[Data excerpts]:
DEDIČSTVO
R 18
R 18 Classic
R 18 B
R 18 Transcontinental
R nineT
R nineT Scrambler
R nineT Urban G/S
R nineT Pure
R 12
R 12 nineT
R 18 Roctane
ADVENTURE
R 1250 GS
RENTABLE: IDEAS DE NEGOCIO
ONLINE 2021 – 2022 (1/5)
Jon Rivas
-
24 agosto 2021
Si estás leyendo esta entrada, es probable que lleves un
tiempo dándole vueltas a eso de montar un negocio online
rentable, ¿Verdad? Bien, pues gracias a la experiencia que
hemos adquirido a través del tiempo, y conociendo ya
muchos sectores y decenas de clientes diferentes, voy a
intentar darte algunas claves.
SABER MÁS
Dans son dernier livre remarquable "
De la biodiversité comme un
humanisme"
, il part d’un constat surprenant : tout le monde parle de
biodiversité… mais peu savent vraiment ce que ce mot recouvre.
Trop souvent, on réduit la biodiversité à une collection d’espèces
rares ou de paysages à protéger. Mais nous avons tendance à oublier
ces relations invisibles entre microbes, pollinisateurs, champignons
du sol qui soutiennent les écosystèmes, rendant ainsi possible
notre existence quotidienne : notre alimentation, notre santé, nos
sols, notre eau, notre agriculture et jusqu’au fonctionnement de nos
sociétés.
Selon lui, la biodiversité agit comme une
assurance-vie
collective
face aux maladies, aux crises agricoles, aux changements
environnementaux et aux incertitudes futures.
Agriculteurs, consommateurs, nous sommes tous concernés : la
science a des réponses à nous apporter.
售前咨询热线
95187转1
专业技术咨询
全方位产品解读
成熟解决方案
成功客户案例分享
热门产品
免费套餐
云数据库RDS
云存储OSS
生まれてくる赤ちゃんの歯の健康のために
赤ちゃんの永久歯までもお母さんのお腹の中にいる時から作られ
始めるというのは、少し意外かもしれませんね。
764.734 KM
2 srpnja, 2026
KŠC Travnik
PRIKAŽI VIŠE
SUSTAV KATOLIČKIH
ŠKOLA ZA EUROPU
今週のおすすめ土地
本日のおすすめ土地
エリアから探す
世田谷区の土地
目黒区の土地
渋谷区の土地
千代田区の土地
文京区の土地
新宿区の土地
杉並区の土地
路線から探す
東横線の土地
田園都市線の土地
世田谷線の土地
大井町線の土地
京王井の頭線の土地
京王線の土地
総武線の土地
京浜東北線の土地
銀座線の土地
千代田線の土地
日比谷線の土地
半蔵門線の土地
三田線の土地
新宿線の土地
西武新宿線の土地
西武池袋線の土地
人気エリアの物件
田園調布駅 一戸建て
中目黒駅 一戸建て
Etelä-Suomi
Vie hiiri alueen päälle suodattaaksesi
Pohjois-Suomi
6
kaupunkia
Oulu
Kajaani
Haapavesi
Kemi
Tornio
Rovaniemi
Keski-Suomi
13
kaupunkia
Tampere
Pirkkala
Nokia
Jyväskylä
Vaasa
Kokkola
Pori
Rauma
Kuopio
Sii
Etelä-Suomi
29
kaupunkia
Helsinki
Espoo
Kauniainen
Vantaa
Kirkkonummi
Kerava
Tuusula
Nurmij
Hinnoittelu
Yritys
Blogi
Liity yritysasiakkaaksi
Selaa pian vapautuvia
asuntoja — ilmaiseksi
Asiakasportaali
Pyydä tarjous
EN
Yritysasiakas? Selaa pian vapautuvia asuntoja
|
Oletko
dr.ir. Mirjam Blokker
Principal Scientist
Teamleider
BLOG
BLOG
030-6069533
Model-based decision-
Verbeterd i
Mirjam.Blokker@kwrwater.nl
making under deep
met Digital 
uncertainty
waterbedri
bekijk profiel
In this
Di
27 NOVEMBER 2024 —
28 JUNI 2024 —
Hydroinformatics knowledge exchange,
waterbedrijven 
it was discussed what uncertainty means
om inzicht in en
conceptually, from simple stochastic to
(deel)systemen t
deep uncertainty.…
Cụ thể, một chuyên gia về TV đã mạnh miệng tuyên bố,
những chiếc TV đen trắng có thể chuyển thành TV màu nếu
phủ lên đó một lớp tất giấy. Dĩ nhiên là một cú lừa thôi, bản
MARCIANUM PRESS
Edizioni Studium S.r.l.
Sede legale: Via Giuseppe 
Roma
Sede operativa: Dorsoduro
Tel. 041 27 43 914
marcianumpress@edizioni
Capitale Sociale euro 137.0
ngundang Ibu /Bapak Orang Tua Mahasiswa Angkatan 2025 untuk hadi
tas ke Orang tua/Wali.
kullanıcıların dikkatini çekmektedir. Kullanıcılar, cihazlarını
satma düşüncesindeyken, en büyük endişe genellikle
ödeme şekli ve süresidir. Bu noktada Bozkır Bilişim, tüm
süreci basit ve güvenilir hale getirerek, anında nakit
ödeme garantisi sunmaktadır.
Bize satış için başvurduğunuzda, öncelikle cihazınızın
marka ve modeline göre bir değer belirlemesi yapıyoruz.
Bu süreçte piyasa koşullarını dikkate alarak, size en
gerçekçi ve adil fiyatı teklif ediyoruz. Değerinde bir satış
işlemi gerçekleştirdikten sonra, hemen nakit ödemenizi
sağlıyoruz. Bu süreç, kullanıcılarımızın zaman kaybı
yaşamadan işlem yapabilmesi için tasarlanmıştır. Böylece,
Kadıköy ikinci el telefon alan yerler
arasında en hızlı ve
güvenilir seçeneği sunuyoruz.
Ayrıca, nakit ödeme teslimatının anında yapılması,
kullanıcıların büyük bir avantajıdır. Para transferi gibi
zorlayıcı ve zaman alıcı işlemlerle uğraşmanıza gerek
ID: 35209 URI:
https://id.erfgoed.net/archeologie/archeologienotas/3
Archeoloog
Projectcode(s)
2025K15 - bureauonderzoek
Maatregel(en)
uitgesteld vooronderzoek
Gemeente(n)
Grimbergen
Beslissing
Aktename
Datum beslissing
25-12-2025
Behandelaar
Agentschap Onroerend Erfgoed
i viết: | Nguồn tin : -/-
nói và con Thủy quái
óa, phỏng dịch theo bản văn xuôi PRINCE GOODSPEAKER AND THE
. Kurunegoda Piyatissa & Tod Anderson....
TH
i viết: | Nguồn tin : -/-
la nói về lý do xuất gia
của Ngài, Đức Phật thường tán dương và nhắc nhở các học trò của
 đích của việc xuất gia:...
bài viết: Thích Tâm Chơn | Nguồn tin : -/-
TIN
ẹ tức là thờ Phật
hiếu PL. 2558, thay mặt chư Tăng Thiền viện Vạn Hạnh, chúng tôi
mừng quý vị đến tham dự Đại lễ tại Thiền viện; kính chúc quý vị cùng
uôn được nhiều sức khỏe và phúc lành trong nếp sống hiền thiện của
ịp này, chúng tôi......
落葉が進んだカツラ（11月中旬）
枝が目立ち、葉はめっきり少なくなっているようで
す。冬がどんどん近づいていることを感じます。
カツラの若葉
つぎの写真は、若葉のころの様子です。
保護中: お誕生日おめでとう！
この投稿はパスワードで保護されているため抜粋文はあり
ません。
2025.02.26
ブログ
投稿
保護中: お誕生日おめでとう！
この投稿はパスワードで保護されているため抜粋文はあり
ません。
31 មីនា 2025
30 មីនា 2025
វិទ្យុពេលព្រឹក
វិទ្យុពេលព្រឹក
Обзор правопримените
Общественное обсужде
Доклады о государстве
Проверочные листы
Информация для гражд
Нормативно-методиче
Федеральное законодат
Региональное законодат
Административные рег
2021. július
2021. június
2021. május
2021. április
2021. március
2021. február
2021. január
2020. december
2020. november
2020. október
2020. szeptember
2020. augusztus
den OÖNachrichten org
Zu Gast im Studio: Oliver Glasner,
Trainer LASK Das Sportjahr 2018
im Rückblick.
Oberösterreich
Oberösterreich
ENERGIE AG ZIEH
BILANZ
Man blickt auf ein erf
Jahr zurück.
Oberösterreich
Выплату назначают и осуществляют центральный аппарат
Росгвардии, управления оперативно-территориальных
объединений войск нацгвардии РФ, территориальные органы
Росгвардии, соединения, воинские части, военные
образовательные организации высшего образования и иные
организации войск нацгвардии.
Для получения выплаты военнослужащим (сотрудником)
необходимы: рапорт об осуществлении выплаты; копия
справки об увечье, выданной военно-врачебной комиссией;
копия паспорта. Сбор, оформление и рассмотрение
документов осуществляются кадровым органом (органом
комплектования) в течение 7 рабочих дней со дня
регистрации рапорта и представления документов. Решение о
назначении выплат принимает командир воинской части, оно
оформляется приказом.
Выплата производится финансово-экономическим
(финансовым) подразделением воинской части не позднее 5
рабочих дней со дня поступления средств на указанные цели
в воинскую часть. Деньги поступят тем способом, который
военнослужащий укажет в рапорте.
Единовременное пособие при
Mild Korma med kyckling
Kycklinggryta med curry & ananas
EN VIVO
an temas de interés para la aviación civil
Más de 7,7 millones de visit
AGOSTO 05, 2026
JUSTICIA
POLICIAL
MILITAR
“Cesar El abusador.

[YOUR OBJECTIVE]: Since only lines holding the word "satış" matter, count them in the data above and report the number alone.

[TASK SOLUTION]: 2